Una idea, lo sabemos, es una
emergencia. Una rara emergencia. Y digo emergencia en el sentido de la asunción
pero también en el de urgencia o, mejor, en el de la súbita aparición. Y digo
rara en el sentido de lo escaso y de lo extraño.
La idea a la que quiero atender
es mínima. Es mínima y es consabida, también. Me interesa entonces contar una
historia. La historia de la asunción. Y no es vocación narrativa lo que me
mueve, más bien deseo enfático de confirmación, de refuerzo de una vieja y
ajena argumentación.
La historia es la de las ideas
previas que convergieron en esta idea mínima a la que vienen presuntamente a
confirmar.
La primera es una anécdota
personal. Es un texto en soporte de celular. Un amigo, de una lucidez a veces
extrema (y me importa este tema de la lucidez) me escribe lo siguiente. Me dice
que sus pensamientos conyugales oscilan entre dos posibilidades de explicación
de un presunto fracaso. Una, su “síndrome de alpinista” (refiriéndose a su
obstinación en remontar lo imposible); otra, su “equivocación de cama”. Es
decir, su padecimiento de “30 años” acusa, o bien una tendencia propia de
esfuerzo sisífico por encumbrar una piedra imposible, o bien un error en la
elección de mujer, digamos.
La disyunción desde un principio
produjo ruido, pero tardé en comprender lo que luego me pareció en un nivel más
profundo, sólo (o nada más y nada menos que) una falacia, una seudodisyuntiva.
Interrogué: ¿la cosa no se resuelve si suponemos, ya que el modo de pensar
psicoanalítico ya nos ha ganado del todo, que la elección de mujer imposible de
remontar responde a su síndrome de alpinista? ¿No es que es Sísifo quien elige
fatalmente la imposibilidad de la piedra?
Y bien, ya que el psicoanálisis
entró en nuestras lógicas, ¿qué hace que un hombre extremadamente lúcido, no
detecta la falsedad de la alternativa?
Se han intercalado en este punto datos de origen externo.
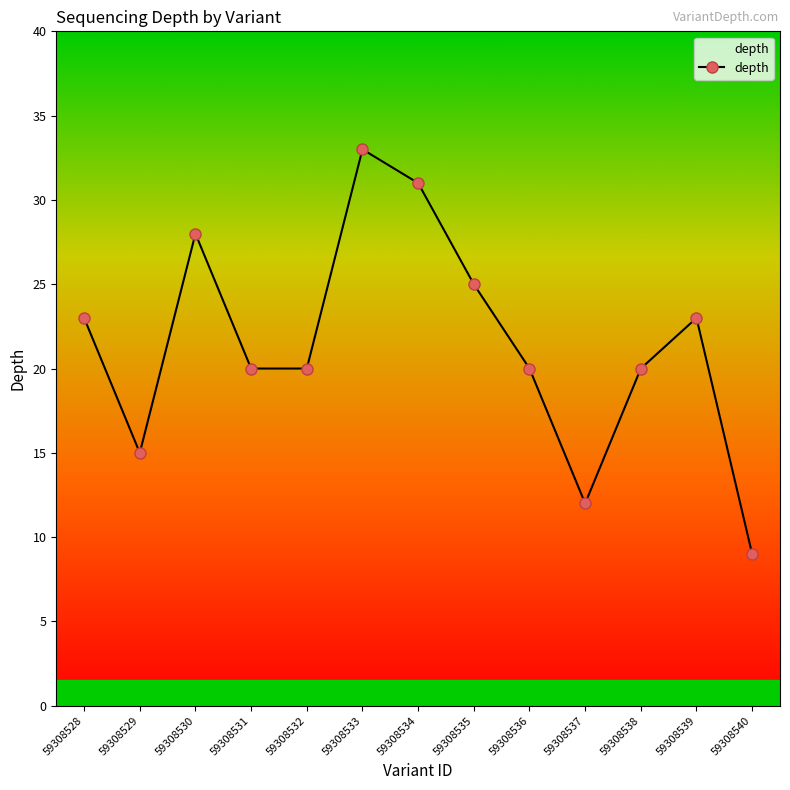

Between 59308528 and 59308536, which is larger?

59308528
Y una respuesta argentina, digamos, si
no occidental, sería lo que Freud, y luego sus discípulos, incluido el que
volvió a sus textos para fundarse, llamaron “resistencia”. Mecanismo
inconsciente por el cual se niega lo que se sabe, digamos, un modo de
ocultamiento o negación, para decirlo fácil, una estructura profunda e
históricamente sólida evitante de emergencias de verdades posiblemente
turbadoras a la superficie. Entonces, un pensamiento, un razonamiento, una
lucidez, un intento de acceso a la verdad que encuentra su límite inexpugnable en el inconsciente,
o, más precisamente, en su “resistencia”.
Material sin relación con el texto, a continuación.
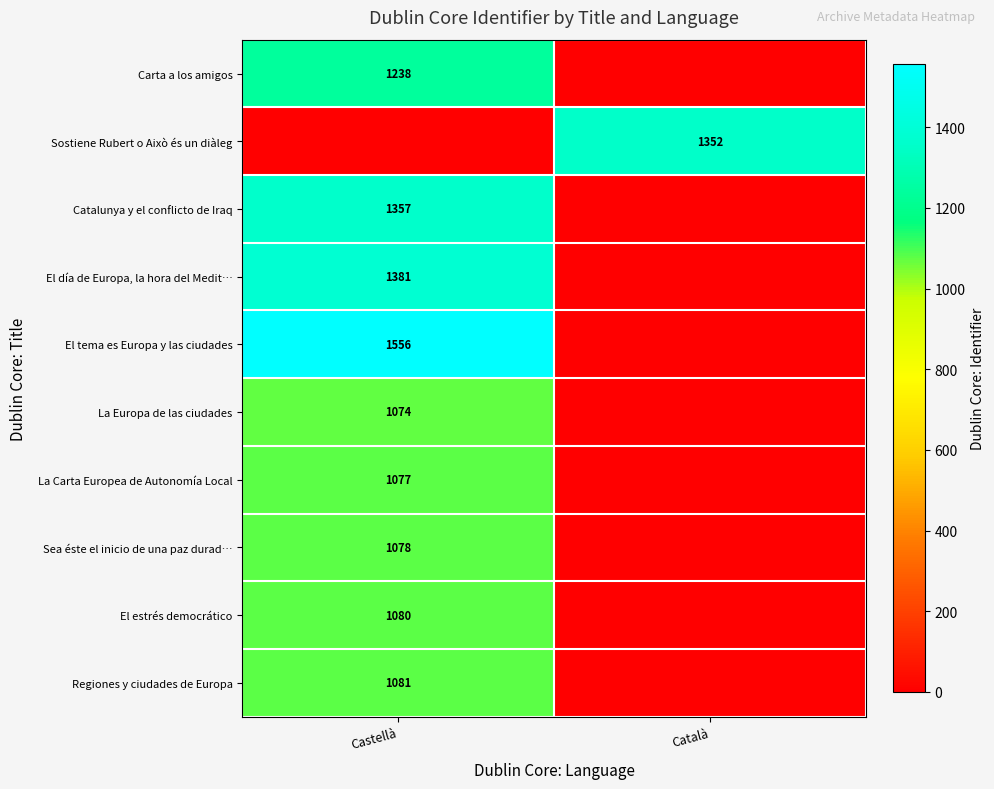

Which category has the highest value across all series?

Castellà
Por otro lado, y volviendo a quien
volvió magníficamente a Freud, Jacques Lacan, leo en un texto suyo algo que
dice como a la pasada (las genialidades parecen tener a veces ese destino rinconero, marginal), porque está tratando otras cuestiones, a saber, que Freud era un
ejemplo evidente de cómo quien está meramente en busca de la verdad puede tener
un mayor acceso a ella que el especialista. Y alude luego a esa verdad que no
viene al caso referir acá.
A quien esto escribe, leyendo esa
genialidad del francés, se le vino como por encanto una fijación, a saber, la
poesía. La poesía como un discurso que busca “meramente la verdad”, sin ser
especialista. Es decir, la poesía –o lo que voy a llamar ahora un poco
arbitraria y tautológicamente poesía-
como un discurso despojado de saberes institucionalizados, de marcos
regulatorios, de legislaciones mentales, de correcciones políticas, de mandatos
culturales, de exigencias ordinales, de requisitos de coherencia o legibilidad.
En síntesis, la poesía como una textualidad parcialmente despojada de internas
y externas “resistencias”.
Y es ahí donde asomó lo que llamo
la idea mínima y repetida. Como un breve tallo de dos árboles nacido. La idea
fue la mera adición de un nexo causal entre ambas ideas ajenas. Un porque que
vino a confirmar algo que no dejará nunca de ser intuitivo.
La poesía es, por todo lo
anteriormente decidido, lucidez menos resistencia.
La poesía puede (acceder a la
verdad) porque es lúcida y abjura de resistencias.